Sempre que um filho ganha uma promoção, defende-se o seu mérito contra as acusações de compadrio

Nalgumas profissões é comum os filhos seguirem as passadas de pais bem-sucedidos e terem carreiras de sucesso. A política e o direito são dois exemplos frequentes. Sempre que um filho ganha uma promoção, defende-se o seu mérito contra as acusações de compadrio.

No direito, o mérito é subjetivo, porque depende muito da avaliação dos pares. Nas faculdades, é considerado ser bom académico aquele que os outros professores respeitam. Mas se é filho de um colega, num meio pequeno, estão naturalmente predispostos a perdoar-lhe falhas e a ter receio de ofender os pais. Além disso, qualquer grupo social cria normas internas de conduta e mesmo tiques de linguagem. Um filho aprendeu a comportar-se dessa forma desde que nasceu. Por isso, no seu estilo, vai sempre parecer competente perante os juízes ou outros advogados e vai ganhar mais casos em tribunal, mesmo que a substância dos seus argumentos não seja de grande qualidade.

Na política, o mérito é avaliado frequentemente com base nos cargos que aparecem no currículo. Mas a ascendência genealógica conta precisamente na obtenção do primeiro cargo. Ter sido secretário de Estado ou adjunto tanto prova mérito para ser ministro como prova compadrio no passado. Além disso, destacar-se da multidão e atrair a atenção dos media e a benevolência dos opinion makers no início faz toda a diferença para a carreira, e o apelido e os contactos da família contam para isso.

Uma comparação engraçada vem com o mundo do futebol, sempre útil porque tantas pessoas o acompanham. É muito frequente ver filhos de futebolistas entre os juvenis promissores dos principais clubes. Mas nesse mundo competitivo há medidas frias e duras do mérito no campo. Entre profissionais maduros, ao fim de uns golos marcados ou falhados, ninguém quer saber do apelido do jogador ou da academia em que treinou. Quantos filhos de futebolistas de sucesso são também eles futebolistas de sucesso? Poucos, e muito menos do que filhos de ministros ou juristas.

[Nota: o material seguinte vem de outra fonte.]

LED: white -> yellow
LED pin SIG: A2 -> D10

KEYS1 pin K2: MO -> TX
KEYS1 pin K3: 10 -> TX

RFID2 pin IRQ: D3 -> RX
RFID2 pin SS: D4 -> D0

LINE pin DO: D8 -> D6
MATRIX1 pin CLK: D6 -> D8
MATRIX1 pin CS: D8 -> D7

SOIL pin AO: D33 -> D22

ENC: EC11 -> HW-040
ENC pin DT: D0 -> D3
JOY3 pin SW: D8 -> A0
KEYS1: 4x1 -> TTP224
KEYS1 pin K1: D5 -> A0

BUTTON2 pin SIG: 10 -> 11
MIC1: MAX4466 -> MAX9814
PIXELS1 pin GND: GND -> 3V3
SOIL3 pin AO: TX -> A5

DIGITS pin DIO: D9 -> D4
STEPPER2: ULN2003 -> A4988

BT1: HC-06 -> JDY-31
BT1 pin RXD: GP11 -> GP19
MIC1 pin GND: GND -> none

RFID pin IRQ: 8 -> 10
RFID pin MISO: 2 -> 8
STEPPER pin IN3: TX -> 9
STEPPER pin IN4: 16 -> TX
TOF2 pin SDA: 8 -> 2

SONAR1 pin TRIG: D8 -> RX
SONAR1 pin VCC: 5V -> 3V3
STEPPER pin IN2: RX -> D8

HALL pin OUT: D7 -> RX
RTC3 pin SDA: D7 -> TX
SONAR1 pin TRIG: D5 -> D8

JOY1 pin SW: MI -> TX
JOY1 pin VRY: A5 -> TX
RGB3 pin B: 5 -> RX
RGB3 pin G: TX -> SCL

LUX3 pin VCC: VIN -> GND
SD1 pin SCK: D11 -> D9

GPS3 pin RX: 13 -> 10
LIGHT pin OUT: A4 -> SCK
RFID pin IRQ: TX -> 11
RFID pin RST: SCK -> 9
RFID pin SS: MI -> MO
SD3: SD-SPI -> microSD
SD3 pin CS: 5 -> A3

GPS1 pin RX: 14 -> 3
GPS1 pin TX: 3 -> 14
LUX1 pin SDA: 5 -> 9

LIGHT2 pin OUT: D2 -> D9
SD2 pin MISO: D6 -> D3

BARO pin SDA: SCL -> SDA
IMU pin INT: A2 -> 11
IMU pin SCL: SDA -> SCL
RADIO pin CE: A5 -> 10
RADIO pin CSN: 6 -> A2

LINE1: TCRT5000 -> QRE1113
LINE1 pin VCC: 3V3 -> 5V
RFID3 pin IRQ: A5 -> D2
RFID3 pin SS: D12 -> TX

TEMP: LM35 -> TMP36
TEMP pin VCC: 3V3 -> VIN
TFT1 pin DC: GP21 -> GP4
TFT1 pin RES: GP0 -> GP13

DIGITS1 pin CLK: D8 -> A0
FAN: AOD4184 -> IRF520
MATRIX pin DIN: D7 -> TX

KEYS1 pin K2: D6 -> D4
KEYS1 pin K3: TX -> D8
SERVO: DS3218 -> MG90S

Podemos ser mais sistemáticos nesta comparação. No mundo financeiro, o nome dos pais ajuda a convencer as pessoas a entregar as suas poupanças para serem geridas. As comissões cobradas alimentam a maioria dos lucros nessa indústria, criando as suas dinastias. Mas, no retorno que cada fundo depois obtém, a frieza dos euros ganhos e perdidos revela quem tem mérito. Dois economistas, Chuprinin e Sosyura, olharam para os fundos geridos por uma só pessoa e compararam os seus retornos quando a educação formal, qualificações e experiência do gestor da carteira era o mesmo. A diferença era que alguns gestores vinham de famílias mais ricas e outros de meios mais modestos. Os mais privilegiados nas suas origens, em média, têm retornos mais baixos.

E então? Se o filho do jurista ganha mais processos e o do ministro recolhe mais votos, eles são melhores. Mas nesse caso assuma-se que o compadrio acrescenta valor sem se tentar disfarçá-lo com máscaras de competência.